Second, a focus on where the pepper pot sits on the table can blind everyone to the fact that the table itself is rotten. Now the war is over, both Ten Low and the child have been cast aside, their “usefulness” at an end. Large organizations, be they governments or corporations, only care when it helps them achieve their aims. Once that time is past, the people who relied upon and trusted them find themselves either abandoned or crushed underfoot. Something for the reader to think about long after the pages are closed and Ten Low takes its place of honor on the bookshelf.
Third, there are a whole slew of ideas here that have not yet been fully developed.

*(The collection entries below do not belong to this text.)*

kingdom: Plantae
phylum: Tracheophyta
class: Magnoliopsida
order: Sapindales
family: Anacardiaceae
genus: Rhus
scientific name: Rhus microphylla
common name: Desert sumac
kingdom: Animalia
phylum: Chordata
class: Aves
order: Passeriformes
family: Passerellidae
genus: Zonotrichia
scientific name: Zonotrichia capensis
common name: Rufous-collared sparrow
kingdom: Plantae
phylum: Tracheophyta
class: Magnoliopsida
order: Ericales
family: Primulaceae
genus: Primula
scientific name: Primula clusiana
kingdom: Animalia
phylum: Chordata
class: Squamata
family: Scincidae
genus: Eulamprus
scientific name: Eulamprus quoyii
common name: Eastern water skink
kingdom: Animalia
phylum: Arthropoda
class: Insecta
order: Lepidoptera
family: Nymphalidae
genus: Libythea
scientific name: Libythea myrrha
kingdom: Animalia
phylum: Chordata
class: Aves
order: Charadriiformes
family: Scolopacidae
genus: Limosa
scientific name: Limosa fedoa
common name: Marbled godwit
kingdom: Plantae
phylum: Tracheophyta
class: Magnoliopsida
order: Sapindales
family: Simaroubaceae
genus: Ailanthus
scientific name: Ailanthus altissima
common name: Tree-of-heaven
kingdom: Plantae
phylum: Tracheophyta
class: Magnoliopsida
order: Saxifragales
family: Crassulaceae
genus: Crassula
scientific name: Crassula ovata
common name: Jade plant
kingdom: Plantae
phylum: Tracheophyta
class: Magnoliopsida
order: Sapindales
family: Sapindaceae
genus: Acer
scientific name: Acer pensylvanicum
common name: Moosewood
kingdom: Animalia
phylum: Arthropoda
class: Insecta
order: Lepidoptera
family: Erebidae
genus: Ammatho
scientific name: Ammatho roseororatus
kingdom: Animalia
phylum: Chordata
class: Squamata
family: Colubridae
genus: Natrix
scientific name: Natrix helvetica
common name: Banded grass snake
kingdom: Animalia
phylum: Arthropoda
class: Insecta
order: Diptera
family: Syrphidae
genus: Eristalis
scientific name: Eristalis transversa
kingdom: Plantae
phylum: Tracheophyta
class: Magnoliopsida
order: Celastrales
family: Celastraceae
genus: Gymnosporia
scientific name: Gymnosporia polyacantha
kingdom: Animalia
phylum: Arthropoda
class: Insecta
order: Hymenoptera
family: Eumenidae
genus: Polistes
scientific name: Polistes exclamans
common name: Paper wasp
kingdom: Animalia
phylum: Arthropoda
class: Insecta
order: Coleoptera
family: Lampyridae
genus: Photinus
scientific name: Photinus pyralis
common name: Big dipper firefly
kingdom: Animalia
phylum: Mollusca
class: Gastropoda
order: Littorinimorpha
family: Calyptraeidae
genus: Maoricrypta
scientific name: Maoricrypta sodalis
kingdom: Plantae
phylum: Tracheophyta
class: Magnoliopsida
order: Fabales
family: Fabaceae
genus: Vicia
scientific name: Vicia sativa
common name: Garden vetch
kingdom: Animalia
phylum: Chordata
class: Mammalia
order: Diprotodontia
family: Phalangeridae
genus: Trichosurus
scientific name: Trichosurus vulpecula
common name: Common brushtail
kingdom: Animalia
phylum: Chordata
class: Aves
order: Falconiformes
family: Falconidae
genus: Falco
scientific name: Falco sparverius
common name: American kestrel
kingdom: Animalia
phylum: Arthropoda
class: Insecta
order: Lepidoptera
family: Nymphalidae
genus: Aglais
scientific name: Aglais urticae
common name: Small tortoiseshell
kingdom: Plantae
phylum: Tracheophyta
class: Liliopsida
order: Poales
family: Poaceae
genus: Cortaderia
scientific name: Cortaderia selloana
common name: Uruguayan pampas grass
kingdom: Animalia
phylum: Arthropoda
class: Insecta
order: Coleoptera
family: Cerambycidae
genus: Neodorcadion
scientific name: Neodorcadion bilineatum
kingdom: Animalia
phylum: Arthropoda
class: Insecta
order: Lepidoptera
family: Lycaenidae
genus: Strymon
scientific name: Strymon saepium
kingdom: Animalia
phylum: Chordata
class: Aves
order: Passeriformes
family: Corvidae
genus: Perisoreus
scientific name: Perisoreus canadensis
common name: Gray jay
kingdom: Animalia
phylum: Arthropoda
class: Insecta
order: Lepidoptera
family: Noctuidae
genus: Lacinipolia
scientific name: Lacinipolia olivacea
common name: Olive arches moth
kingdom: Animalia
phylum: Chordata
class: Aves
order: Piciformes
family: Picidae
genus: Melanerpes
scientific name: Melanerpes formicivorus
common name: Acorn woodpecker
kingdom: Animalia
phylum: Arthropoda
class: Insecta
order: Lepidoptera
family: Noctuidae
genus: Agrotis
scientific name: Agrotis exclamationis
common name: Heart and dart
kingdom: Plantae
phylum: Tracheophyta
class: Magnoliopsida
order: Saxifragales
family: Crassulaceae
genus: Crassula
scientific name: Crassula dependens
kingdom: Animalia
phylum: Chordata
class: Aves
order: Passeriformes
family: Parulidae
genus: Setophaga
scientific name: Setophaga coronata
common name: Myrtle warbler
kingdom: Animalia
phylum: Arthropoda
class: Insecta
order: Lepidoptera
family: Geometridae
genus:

Holborn’s world is far bigger than what we see in Ten Low. Ten Low is a fine, stand-alone book but it leaves the reader wanting – and expecting – so much more from the sequel. A lot of writers, when writing a series, write one story and chop it off arbitrarily at page whatever, leaving the reader feeling they’ve been conned. A long story is not a series, it’s a long story. The writer should finish it in one go. Holborn does not make this mistake. Ten Low is a story with an ending – and a good one at that. It’s simply that there are more books here to be written. Holborn’s is a world of depth and nuance with room to go deeper into the rabbit hole. I, for one, will be delighted to follow along.